Attempts have been made to quantify various human error probabilities, but such data should be treated with caution, as human performance is too variable to be credibly forecast from past records. Human error probability can be minimized by training, supervision and motivation, so these must be considered in the analysis. Of course in many cases the design organization has little or no control over these factors, but the analyses can be used to highlight the need for specific training, independent checks, or operator and maintainer instructions and warnings. More on human factors in engineering can be found in Wickens et al. (2003).

7.5 Analyse

It is important at this phase to further address all the potential sources of product failure. Various types of analysis can be done after the first draft of design is created, including physics of failure, finite element analysis (FEA), warranty data analysis, continued DRBFM, reliability prediction (Chapter 6), study of the lessons learned on previous programmes, design of experiments (DOE) (Chapter 11), derating analysis (Chapter 9). When a mock up, proof of concept, or engineering development unit is built it will make it easier to verify the results of the analysis and improve on the design.

Finite element analysis (FEA) is one of the important tools for physics of failure (PoF) analysis discussed in Chapter 6. FEA can be utilized to calculate the stresses caused by thermal expansion, vibration, accidental drop, and other environments. It can also be used to estimate fatigue life for products subjected to thermal cycling or vibration. More on fatigue is covered in Chapter 8.

As shown in Figure 7.2, DfR flow has an iterative pattern, especially in the DESIGN-ANALYZE-VERIFY sequence, thus the same design tools can be used at the different phases.

7.5.1 Field Return and Warranty Data Analysis

Field return and warranty data analysis can be an invaluable source in identifying and addressing potential reliability problems. In the cases where the new product design is not significantly different from the existing one, failures experienced in the field can be relevant to the new design. Engineering feedback from the field is essential to successful product design and development. The new product development process needs to be attuned to the engineering analysis of returned parts to prevent old problems from recurring in new products.

Depending on the complexity of the returned parts, the engineering analysis tasks can be accomplished by failure analysis or structured problem solving, or by using a combination of existing continuous improvement tools.

Engineering analysis, for example, can determine that a failure occurred due to an assembly problem, end-user abuse, software malfunction, electronic or mechanical component failure, corrosion, overheating or vibration.

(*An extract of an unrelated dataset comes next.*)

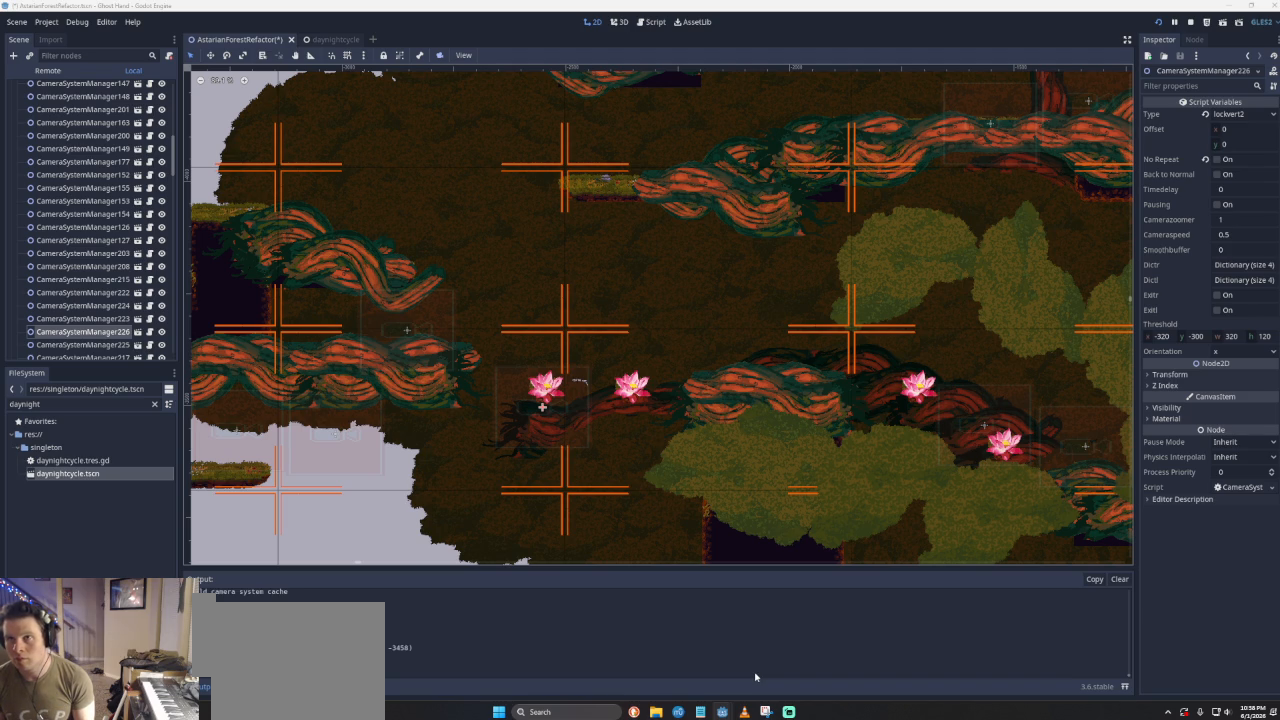
{"buttons": [], "left_stick": "center", "events": [[133, "left_stick", "left"], [300, "left_stick", "center"]]}
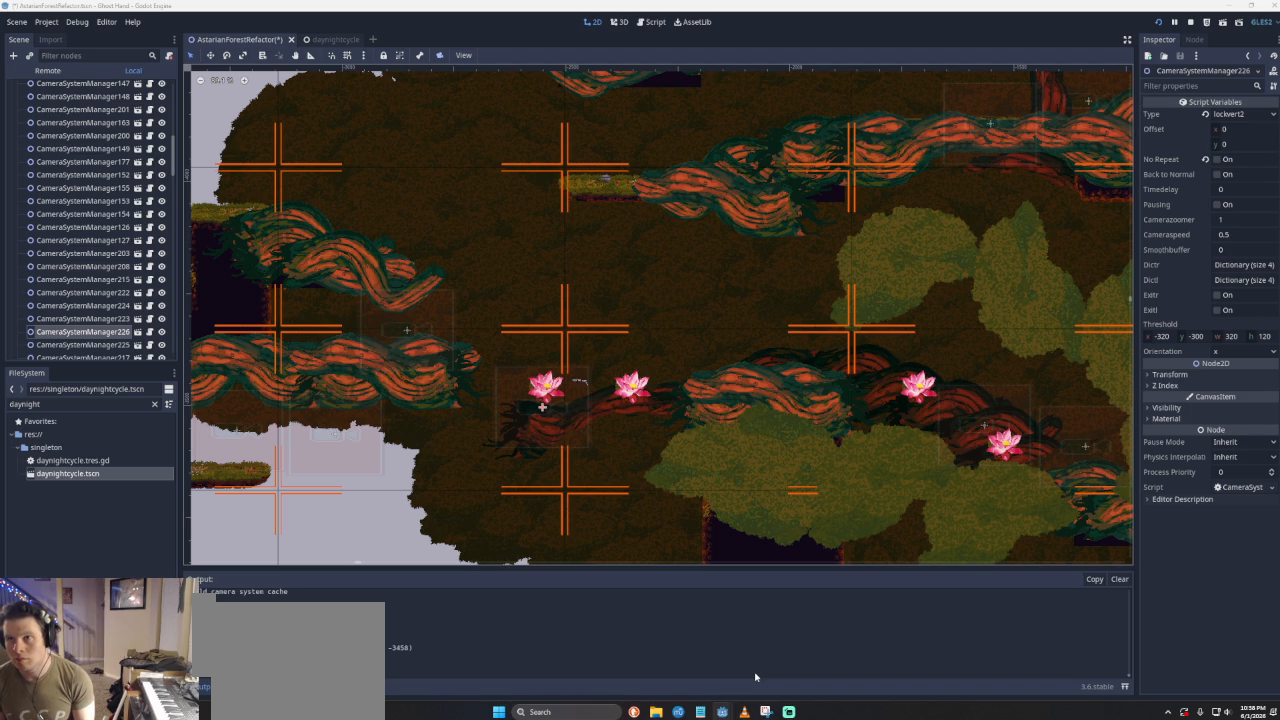
{"buttons": [], "left_stick": "center", "events": []}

The analysis should narrow down the design related failure and identify the problems which may repeat themselves in the new design. For example, if the same faulty parts will be used in the new product, or if the parts would go through the same soldering process at the same assembly plant, where the field return parts came from.

Additionally, warranty data are routinely used for reliability and warranty prediction in new product development. Field failure data of existing products can often be more accurate reliability predictors of future products than some of the traditional methods, such as reliability growth models (Chapter 14) or standards-based predictions.

7.6 Verify

At this stage hardware prototype is available and the design verification activities can begin. These activities include accelerated life testing (ALT) and highly accelerated life testing (HALT) (both Chapter 12); life data analysis (Chapter 3), degradation analysis, configuration control, sub-system level testing, reliability growth modelling (Chapter 14). After a problem is detected, root cause analysis and structured problem solving can be applied using tools like the Ishikawa diagram and other techniques covered in Chapter 15.

7.6.1 Degradation Analysis

Product verification often involves test to failure and life data analysis. However in many cases it may take too long for the product to fail operating under normal or even accelerated stress conditions. Degradation analysis is one way to shorten the test time and assess if the product is meeting reliability specifications. It can also be a way to assess the strength degradation covered in Section 7.4.9. Degradation analysis involves measurement of the degradation of a certain product characteristic over time (current reduction, wear, etc.), and extrapolation of this degradation data to estimate the eventual failure time for the product. More on degradation analysis will be covered in Chapter 14.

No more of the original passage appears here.